As promising as this sounds, it seems our enthusiasm was misplaced. According to a paper released earlier this month, when synthetic data is repeatedly used to train multiple generations of AI models, over time, both the quality and diversity of these underlying models have shown evidence of substantial degradation, a phenomenon the authors call Model Autophagy Disorder (or MAD for short). Which suggests that the more we rely on synthetic data for training our AI models, the greater is the likelihood that our artificial intelligence systems will in the fullness of time literally go mad.
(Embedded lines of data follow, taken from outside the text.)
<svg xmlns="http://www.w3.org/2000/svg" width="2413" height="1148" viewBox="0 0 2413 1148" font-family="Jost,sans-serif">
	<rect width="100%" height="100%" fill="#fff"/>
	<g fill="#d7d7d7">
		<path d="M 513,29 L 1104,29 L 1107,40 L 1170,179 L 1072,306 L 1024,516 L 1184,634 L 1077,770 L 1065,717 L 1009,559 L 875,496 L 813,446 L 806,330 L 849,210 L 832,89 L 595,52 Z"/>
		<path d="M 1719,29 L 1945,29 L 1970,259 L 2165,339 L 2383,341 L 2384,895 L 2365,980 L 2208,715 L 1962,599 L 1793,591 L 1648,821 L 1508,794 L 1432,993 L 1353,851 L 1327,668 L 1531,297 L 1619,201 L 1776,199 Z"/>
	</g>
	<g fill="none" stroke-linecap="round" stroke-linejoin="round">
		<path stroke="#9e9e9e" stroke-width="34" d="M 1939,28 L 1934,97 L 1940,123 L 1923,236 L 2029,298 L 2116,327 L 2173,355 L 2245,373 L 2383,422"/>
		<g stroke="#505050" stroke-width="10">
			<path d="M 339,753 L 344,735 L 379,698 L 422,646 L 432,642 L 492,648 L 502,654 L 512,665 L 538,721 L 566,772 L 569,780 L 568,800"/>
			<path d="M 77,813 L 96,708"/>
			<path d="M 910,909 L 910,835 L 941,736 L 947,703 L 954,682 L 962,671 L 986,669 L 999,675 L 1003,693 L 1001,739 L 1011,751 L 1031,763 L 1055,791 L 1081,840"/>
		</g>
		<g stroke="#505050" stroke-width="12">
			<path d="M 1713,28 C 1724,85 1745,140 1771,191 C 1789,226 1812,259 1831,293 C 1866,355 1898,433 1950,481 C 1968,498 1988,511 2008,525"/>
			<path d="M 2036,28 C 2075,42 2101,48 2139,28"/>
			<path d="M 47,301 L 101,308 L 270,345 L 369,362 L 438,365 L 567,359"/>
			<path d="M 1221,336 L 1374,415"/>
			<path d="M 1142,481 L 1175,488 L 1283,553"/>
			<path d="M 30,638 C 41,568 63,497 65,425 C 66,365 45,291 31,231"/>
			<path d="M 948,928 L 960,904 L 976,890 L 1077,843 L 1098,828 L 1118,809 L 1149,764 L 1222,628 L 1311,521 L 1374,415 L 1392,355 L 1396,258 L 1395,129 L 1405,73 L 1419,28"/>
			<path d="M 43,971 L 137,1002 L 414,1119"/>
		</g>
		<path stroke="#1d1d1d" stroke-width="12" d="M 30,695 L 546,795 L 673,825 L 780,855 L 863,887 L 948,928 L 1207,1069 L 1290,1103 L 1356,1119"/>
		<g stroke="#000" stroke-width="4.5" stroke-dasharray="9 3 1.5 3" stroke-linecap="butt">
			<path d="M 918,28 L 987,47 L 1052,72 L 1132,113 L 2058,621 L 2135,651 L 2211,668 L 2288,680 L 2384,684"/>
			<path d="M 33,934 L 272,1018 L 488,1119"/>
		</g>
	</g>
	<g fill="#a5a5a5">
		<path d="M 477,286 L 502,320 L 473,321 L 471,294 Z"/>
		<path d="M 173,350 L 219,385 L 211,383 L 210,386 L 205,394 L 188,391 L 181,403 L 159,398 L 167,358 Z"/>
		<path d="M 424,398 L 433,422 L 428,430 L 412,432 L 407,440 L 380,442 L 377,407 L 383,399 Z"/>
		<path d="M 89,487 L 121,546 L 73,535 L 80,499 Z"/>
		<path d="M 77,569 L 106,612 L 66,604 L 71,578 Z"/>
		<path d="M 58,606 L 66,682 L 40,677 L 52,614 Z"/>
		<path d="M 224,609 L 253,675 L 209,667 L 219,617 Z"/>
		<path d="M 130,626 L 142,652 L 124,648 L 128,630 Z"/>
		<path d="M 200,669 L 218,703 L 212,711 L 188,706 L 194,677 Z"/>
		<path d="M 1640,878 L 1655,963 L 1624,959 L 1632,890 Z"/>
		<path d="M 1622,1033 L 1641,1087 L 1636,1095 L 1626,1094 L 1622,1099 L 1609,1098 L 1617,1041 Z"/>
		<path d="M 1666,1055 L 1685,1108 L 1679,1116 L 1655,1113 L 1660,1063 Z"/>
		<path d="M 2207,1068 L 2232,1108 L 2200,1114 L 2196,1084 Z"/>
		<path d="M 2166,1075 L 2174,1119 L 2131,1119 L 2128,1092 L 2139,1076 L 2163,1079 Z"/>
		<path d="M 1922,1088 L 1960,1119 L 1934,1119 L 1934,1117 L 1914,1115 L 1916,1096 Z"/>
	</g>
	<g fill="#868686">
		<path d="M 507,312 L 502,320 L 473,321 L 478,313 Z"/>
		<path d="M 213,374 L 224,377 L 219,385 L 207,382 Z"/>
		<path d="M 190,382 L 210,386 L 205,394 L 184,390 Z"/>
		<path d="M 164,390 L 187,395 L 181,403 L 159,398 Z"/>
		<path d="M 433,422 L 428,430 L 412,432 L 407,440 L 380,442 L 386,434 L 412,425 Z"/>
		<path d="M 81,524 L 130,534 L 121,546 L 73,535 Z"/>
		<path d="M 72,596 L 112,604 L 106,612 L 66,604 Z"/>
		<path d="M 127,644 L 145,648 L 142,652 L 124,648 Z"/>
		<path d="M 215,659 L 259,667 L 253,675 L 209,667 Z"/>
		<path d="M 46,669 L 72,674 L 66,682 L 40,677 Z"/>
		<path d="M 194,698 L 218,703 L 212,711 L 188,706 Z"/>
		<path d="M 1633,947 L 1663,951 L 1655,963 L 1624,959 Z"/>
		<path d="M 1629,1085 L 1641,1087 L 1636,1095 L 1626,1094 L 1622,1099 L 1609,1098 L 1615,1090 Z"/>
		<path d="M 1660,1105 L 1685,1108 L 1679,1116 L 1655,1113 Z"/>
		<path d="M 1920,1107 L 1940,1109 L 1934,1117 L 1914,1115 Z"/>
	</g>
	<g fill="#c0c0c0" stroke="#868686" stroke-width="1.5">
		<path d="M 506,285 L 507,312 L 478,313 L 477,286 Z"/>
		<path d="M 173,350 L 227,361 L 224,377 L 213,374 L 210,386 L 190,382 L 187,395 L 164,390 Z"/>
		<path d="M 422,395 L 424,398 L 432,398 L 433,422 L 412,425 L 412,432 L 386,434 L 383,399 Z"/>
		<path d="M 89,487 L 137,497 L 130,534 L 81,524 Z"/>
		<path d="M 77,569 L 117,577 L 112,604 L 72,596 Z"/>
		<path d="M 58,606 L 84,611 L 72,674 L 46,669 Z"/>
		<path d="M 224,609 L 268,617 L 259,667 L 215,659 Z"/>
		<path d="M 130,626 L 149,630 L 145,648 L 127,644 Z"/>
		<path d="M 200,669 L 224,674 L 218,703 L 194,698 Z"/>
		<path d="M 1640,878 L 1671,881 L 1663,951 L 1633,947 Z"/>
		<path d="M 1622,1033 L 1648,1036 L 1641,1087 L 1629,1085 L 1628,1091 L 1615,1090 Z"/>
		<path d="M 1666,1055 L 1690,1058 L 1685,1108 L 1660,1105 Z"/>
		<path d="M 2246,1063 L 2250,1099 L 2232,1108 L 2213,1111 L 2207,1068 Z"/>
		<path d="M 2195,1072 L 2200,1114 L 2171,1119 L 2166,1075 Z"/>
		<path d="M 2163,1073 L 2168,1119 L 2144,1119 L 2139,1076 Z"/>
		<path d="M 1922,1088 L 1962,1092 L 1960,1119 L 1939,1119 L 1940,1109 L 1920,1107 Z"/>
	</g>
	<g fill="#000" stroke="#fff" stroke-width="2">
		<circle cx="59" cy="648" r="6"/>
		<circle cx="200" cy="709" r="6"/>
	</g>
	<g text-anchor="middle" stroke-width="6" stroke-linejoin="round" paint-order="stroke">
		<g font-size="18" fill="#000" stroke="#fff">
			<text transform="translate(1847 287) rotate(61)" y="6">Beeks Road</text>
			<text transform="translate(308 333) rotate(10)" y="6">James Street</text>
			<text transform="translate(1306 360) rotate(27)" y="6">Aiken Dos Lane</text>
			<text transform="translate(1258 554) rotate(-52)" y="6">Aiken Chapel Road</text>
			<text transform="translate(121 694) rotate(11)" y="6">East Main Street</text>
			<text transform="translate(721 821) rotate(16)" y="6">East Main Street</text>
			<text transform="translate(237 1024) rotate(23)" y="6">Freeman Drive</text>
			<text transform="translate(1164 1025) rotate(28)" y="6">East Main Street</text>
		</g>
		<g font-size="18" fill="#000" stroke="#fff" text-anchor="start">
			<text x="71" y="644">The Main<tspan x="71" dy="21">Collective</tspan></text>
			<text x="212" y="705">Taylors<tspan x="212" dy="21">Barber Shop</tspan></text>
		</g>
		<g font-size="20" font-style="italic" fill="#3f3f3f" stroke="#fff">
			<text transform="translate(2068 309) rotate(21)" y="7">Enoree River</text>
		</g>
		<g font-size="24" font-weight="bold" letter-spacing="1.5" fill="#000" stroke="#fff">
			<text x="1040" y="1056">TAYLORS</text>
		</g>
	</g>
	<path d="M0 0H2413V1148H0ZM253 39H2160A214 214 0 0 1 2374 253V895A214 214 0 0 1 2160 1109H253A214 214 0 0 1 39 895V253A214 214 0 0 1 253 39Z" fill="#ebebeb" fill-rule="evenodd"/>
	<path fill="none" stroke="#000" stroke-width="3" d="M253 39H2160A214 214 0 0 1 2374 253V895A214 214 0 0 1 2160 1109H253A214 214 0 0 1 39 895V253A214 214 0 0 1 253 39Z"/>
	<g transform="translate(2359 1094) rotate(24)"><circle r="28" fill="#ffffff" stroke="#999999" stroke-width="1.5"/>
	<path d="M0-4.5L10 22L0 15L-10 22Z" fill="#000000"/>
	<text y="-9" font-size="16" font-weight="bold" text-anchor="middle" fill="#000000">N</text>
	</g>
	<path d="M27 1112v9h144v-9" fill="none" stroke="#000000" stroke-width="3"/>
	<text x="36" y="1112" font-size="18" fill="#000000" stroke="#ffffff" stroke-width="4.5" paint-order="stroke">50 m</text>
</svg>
Various different autophagous loops were identified by researchers depending on how much synthetic data had been included in the mix. In a fully synthetic loop, for example, the training data-set for each subsequent generation of the model consists solely of synthetic data sampled from previous generations. In this case, the quality and diversity of generative models was found to degrade noticeably with every subsequent generation. Where synthetic data is used for augmentation, the data-sets are made up of a combination of synthetic data sampled from previous generations of the model as well as some real data. In these cases, there is evidence that the use of real training data delays (but does not eliminate) degradation. It is only when training data-sets have a sufficient volume of fresh, real data mixed in with synthetic data that both the quality and diversity of these generative models remain stable over generations.
New Alternatives?
One way that has been suggested to mitigate these concerns is to have humans curate the synthetic data manually before it is deployed for training. The trouble is that when we do that, the humans carrying out this curation inevitably introduce their own biases into the data-set while making their selection. As a result, even though this approach would likely improve the quality of the AI models, it impacts diversity.
As remarkable as the progress of generative AI algorithms has been over the past year or so, unless we quickly do something to address these AI-training concerns, our rate of progress is likely to disappoint us. Unless some brand-new technology comes along to change things, our AI advances may grind to an unseemly halt.